* _TASK DETAILS_: Without the pictures, set down every line of the data exactly.

* _DATA PROVIDED_:
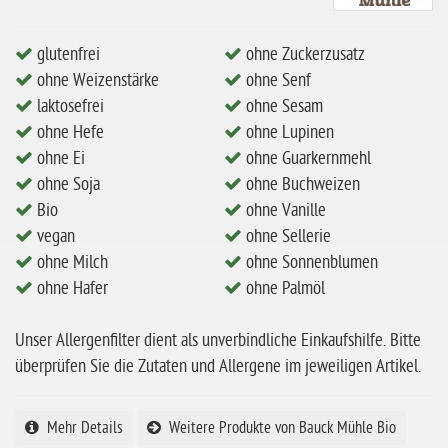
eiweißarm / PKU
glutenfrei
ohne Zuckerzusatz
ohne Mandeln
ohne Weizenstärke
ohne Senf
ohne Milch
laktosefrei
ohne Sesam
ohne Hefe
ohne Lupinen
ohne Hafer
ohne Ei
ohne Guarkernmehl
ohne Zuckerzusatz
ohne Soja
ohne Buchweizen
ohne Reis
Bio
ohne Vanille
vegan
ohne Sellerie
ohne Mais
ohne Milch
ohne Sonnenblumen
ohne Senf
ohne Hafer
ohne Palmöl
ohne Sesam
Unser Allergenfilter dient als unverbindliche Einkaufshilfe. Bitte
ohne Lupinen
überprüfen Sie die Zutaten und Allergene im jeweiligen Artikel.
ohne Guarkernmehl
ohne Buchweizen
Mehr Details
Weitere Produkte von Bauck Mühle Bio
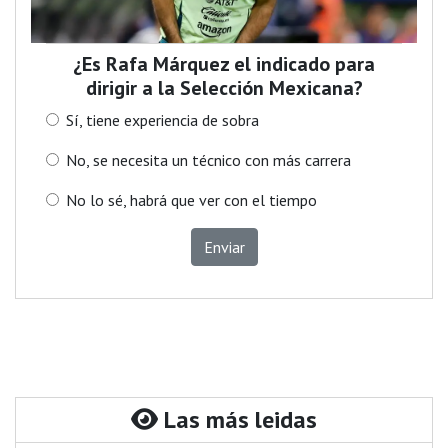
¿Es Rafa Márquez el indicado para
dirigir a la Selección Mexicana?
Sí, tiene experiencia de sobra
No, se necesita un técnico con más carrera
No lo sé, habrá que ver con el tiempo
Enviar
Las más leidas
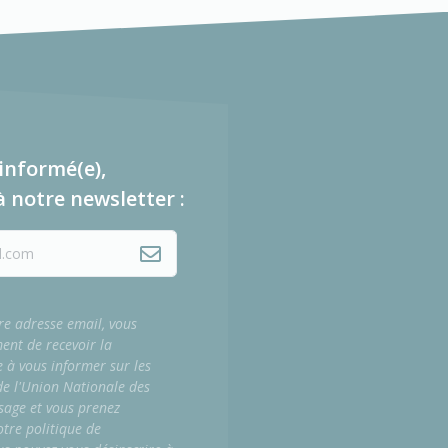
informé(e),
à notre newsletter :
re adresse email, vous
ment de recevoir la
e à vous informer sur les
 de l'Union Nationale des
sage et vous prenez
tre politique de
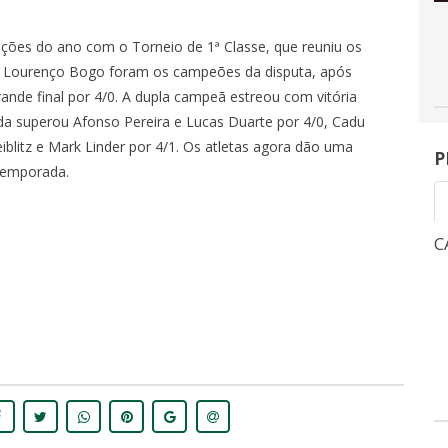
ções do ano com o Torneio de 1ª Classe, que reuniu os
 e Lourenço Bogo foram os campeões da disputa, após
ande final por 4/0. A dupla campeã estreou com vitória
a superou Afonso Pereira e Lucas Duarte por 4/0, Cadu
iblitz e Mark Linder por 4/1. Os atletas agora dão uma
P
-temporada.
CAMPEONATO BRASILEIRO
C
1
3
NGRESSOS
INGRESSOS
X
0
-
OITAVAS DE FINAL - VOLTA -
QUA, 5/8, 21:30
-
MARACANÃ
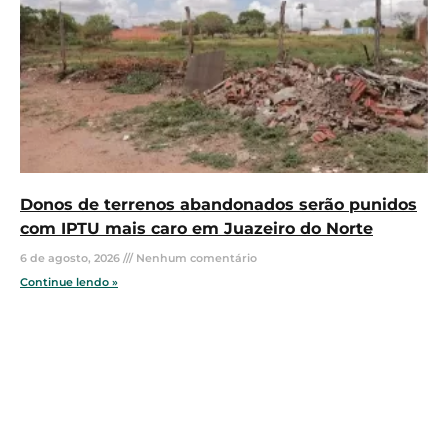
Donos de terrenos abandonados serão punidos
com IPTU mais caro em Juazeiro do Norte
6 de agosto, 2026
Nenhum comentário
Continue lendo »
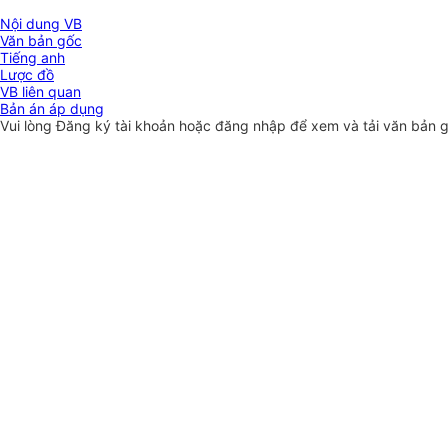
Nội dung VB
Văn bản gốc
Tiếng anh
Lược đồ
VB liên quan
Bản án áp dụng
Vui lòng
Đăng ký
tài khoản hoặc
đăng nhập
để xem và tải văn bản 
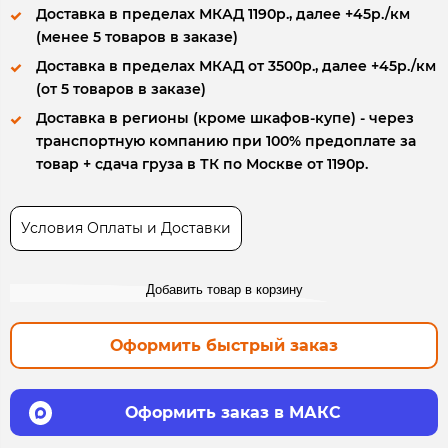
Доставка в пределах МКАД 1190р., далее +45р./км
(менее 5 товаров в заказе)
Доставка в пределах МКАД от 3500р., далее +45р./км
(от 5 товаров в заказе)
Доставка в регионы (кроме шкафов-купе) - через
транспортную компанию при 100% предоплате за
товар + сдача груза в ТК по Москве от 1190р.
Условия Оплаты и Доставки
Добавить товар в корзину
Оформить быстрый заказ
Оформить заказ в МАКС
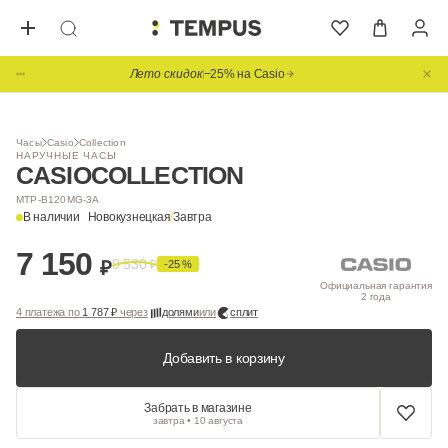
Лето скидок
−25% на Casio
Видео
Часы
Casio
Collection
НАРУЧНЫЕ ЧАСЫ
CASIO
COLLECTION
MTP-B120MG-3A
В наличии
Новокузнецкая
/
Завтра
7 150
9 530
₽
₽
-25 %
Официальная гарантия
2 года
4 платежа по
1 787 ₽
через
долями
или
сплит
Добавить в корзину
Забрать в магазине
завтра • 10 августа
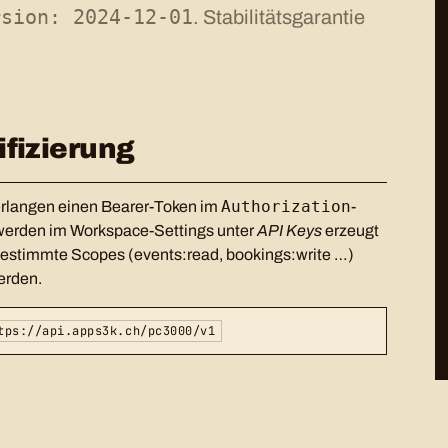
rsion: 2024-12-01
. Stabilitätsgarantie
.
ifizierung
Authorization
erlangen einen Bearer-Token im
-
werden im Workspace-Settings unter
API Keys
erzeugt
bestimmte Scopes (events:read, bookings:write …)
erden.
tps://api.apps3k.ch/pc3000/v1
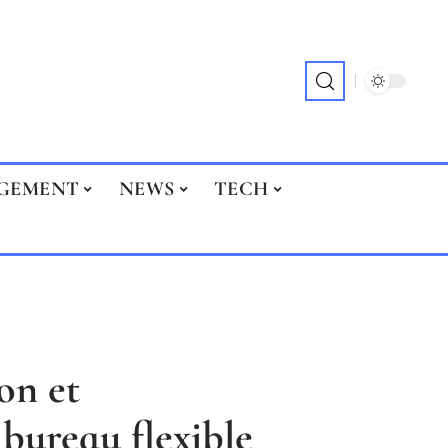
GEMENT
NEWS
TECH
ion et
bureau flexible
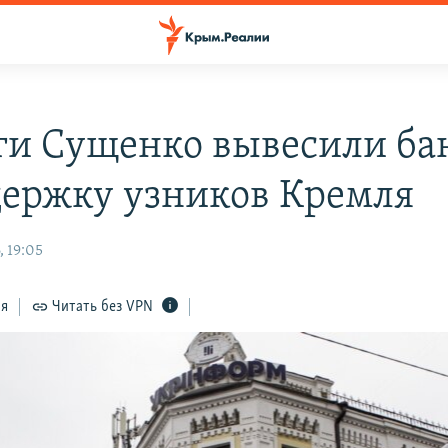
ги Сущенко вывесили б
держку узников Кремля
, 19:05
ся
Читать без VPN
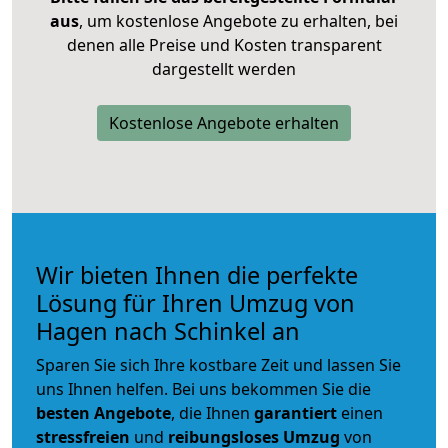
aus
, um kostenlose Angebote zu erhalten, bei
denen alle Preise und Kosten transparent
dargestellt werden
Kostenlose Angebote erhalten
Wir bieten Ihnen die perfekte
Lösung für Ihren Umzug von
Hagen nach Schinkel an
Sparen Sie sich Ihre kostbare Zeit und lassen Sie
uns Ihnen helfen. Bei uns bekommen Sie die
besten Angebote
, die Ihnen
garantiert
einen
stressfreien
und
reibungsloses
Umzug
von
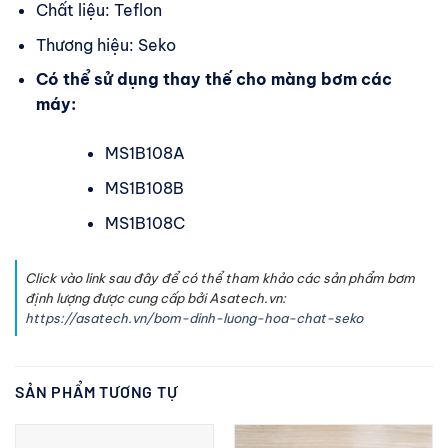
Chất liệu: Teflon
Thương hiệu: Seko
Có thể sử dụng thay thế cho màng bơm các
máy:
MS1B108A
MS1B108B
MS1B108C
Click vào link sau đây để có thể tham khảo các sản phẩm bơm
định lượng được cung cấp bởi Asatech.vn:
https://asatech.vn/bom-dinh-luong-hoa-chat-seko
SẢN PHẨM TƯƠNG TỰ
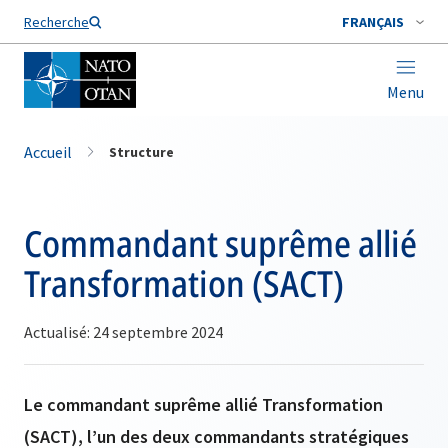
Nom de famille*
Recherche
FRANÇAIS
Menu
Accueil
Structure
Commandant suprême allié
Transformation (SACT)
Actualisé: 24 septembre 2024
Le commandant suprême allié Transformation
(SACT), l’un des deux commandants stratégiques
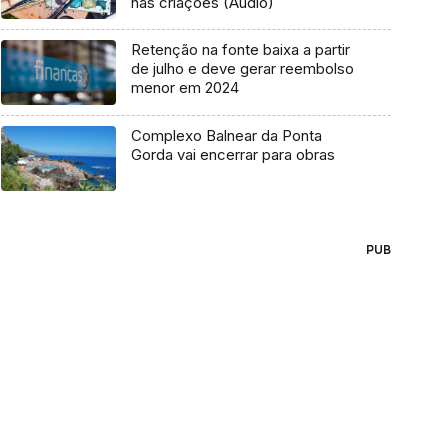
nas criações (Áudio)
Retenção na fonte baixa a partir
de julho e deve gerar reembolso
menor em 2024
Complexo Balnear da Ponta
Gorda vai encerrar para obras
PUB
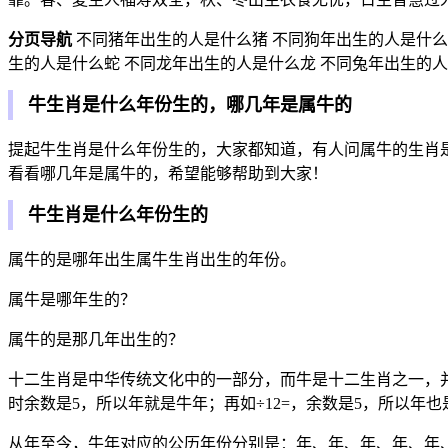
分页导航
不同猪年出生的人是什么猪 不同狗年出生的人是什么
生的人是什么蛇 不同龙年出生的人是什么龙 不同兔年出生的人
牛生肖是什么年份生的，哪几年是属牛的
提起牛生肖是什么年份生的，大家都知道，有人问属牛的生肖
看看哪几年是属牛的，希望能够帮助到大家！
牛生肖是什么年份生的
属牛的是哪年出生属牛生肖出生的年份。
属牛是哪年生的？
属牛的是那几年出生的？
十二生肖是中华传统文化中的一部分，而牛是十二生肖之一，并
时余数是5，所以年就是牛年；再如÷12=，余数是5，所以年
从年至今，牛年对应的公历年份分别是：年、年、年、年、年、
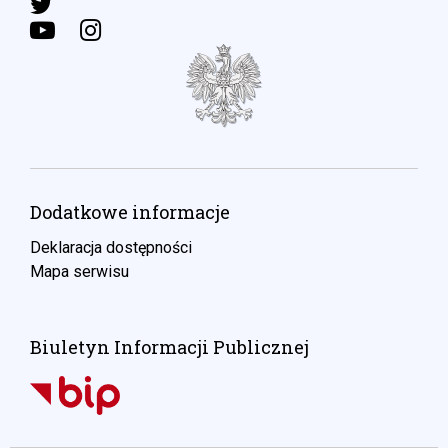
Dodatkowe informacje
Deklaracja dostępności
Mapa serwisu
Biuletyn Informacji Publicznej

* _SOLUTION FOR THIS TASK_:
eiweißarm / PKU
glutenfrei
ohne Zuckerzusatz
ohne Mandeln
ohne Weizenstärke
ohne Senf
ohne Milch
laktosefrei
ohne Sesam
ohne Hefe
ohne Lupinen
ohne Hafer
ohne Ei
ohne Guarkernmehl
ohne Zuckerzusatz
ohne Soja
ohne Buchweizen
ohne Reis
Bio
ohne Vanille
vegan
ohne Sellerie
ohne Mais
ohne Milch
ohne Sonnenblumen
ohne Senf
ohne Hafer
ohne Palmöl
ohne Sesam
Unser Allergenfilter dient als unverbindliche Einkaufshilfe. Bitte
ohne Lupinen
überprüfen Sie die Zutaten und Allergene im jeweiligen Artikel.
ohne Guarkernmehl
ohne Buchweizen
Mehr Details
Weitere Produkte von Bauck Mühle Bio
¿Es Rafa Márquez el indicado para
dirigir a la Selección Mexicana?
Sí, tiene experiencia de sobra
No, se necesita un técnico con más carrera
No lo sé, habrá que ver con el tiempo
Enviar
Las más leidas
informé(e),
à notre newsletter :
re adresse email, vous
ment de recevoir la
e à vous informer sur les
 de l'Union Nationale des
sage et vous prenez
tre politique de
ções do ano com o Torneio de 1ª Classe, que reuniu os
 e Lourenço Bogo foram os campeões da disputa, após
ande final por 4/0. A dupla campeã estreou com vitória
a superou Afonso Pereira e Lucas Duarte por 4/0, Cadu
iblitz e Mark Linder por 4/1. Os atletas agora dão uma
P
-temporada.
CAMPEONATO BRASILEIRO
C
1
3
NGRESSOS
INGRESSOS
X
0
-
OITAVAS DE FINAL - VOLTA -
QUA, 5/8, 21:30
-
MARACANÃ
Donos de terrenos abandonados serão punidos
com IPTU mais caro em Juazeiro do Norte
6 de agosto, 2026
Nenhum comentário
Continue lendo »
Nội dung VB
Văn bản gốc
Tiếng anh
Lược đồ
VB liên quan
Bản án áp dụng
Vui lòng
Đăng ký
tài khoản hoặc
đăng nhập
để xem và tải văn bản 
Доставка в пределах МКАД 1190р., далее +45р./км
(менее 5 товаров в заказе)
Доставка в пределах МКАД от 3500р., далее +45р./км
(от 5 товаров в заказе)
Доставка в регионы (кроме шкафов-купе) - через
транспортную компанию при 100% предоплате за
товар + сдача груза в ТК по Москве от 1190р.
Условия Оплаты и Доставки
Добавить товар в корзину
Оформить быстрый заказ
Оформить заказ в МАКС
Лето скидок
−25% на Casio
Видео
Часы
Casio
Collection
НАРУЧНЫЕ ЧАСЫ
CASIO
COLLECTION
MTP-B120MG-3A
В наличии
Новокузнецкая
/
Завтра
7 150
9 530
₽
₽
-25 %
Официальная гарантия
2 года
4 платежа по
1 787 ₽
через
долями
или
сплит
Добавить в корзину
Забрать в магазине
завтра • 10 августа
rsion: 2024-12-01
. Stabilitätsgarantie
.
ifizierung
Authorization
erlangen einen Bearer-Token im
-
werden im Workspace-Settings unter
API Keys
erzeugt
bestimmte Scopes (events:read, bookings:write …)
erden.
tps://api.apps3k.ch/pc3000/v1
GEMENT
NEWS
TECH
ion et
bureau flexible
ги Сущенко вывесили б
держку узников Кремля
, 19:05
ся
Читать без VPN
aus
, um kostenlose Angebote zu erhalten, bei
denen alle Preise und Kosten transparent
dargestellt werden
Kostenlose Angebote erhalten
Wir bieten Ihnen die perfekte
Lösung für Ihren Umzug von
Hagen nach Schinkel an
Sparen Sie sich Ihre kostbare Zeit und lassen Sie
uns Ihnen helfen. Bei uns bekommen Sie die
besten Angebote
, die Ihnen
garantiert
einen
stressfreien
und
reibungsloses
Umzug
von
Chất liệu: Teflon
Thương hiệu: Seko
Có thể sử dụng thay thế cho màng bơm các
máy:
MS1B108A
MS1B108B
MS1B108C
Click vào link sau đây để có thể tham khảo các sản phẩm bơm
định lượng được cung cấp bởi Asatech.vn:
https://asatech.vn/bom-dinh-luong-hoa-chat-seko
SẢN PHẨM TƯƠNG TỰ
Nom de famille*
Recherche
FRANÇAIS
Menu
Accueil
Structure
Commandant suprême allié
Transformation (SACT)
Actualisé: 24 septembre 2024
Le commandant suprême allié Transformation
(SACT), l’un des deux commandants stratégiques
nas criações (Áudio)
Retenção na fonte baixa a partir
de julho e deve gerar reembolso
menor em 2024
Complexo Balnear da Ponta
Gorda vai encerrar para obras
PUB
分页导航
不同猪年出生的人是什么猪 不同狗年出生的人是什么
生的人是什么蛇 不同龙年出生的人是什么龙 不同兔年出生的人
牛生肖是什么年份生的，哪几年是属牛的
提起牛生肖是什么年份生的，大家都知道，有人问属牛的生肖
看看哪几年是属牛的，希望能够帮助到大家！
牛生肖是什么年份生的
属牛的是哪年出生属牛生肖出生的年份。
属牛是哪年生的？
属牛的是那几年出生的？
十二生肖是中华传统文化中的一部分，而牛是十二生肖之一，并
时余数是5，所以年就是牛年；再如÷12=，余数是5，所以年
从年至今，牛年对应的公历年份分别是：年、年、年、年、年、
Dodatkowe informacje
Deklaracja dostępności
Mapa serwisu
Biuletyn Informacji Publicznej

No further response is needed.